If patients feel a cascading effect, they’re not alone. “For people who have been pretty healthy most of their lives, finding themselves in a situation where they have to have multiple medical things done, all at the same time, it all feels like a big giant ‘Gotcha,’” Horyna says. “Cancer has become more of a chronic condition. They don’t know when it’s going to end, and that feels like so much.”

Indeed, it’s important for patients to remember to keep living their pre-diagnosis lives. Money may be tight, but spending it on a family trip or a special meal could ultimately be more important than a few months of austerity. It’s an unwelcome thought, but the worst-case scenario can happen. “Try to keep that in perspective and make sure some of those quality of life decisions are made,” Horyna says. “I think it’s critical, and makes all the difference for people.”

Help is available for many challenges, but patients have to know who to ask. Many cancer centers have social workers available who can facilitate just about anything, including finding free or low-cost transportation and helping patients file for disability or Medicare benefits.

Patient advocates have also become essential. Glenda Chambers appealed to the Co-Pay Relief Program of the Patient Advocate Foundation to get help with her Neupogen bill. Since April 2004, this program has covered more than $190 million in pharmaceutical co-pays for more than 95,000 patients.

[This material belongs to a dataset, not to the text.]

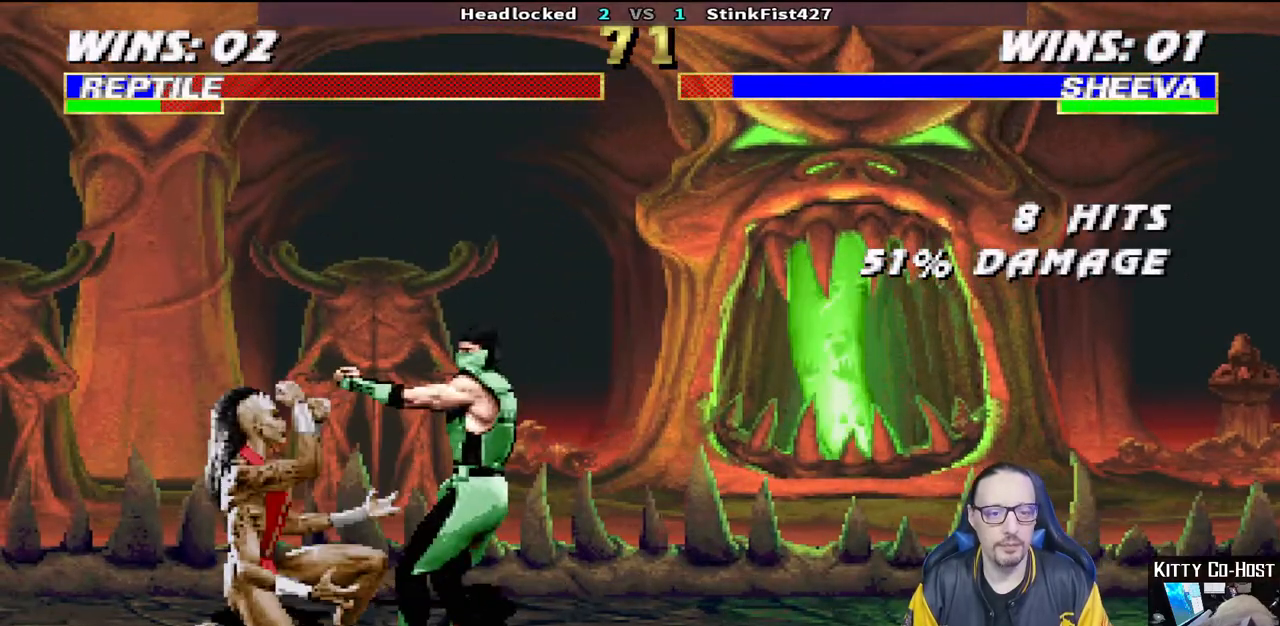
{"buttons": ["CROSS", "L1", "DPAD_DOWN"], "left_stick": "center", "right_stick": "center", "events": [[17, "SQUARE", "up"], [67, "CROSS", "up"], [133, "CROSS", "down"], [233, "CROSS", "up"], [283, "CROSS", "down"], [383, "CROSS", "up"], [433, "CROSS", "down"]]}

Pete Daly first approached the Center for Patient Partnerships for help in 2002 when he received a diagnosis of stage 3 melanoma and was given a 50-percent chance of survival. More than 10 years and two clinical trials later, he now works as a patient advocate and has his own unique perspective on the difference between rolling the dice and balancing medical costs. “Get the best care you can, and do that with some [disregard] for the cost implications,” he counsels. But don’t ignore cost completely.

“If you’re going to throw all the bills in a shoebox, don’t forget the box is there,” he says. “And don’t forget to ask somebody for help with it. Just be realistic about it,” he adds. And don’t let cost issues or insurance approvals steer the way.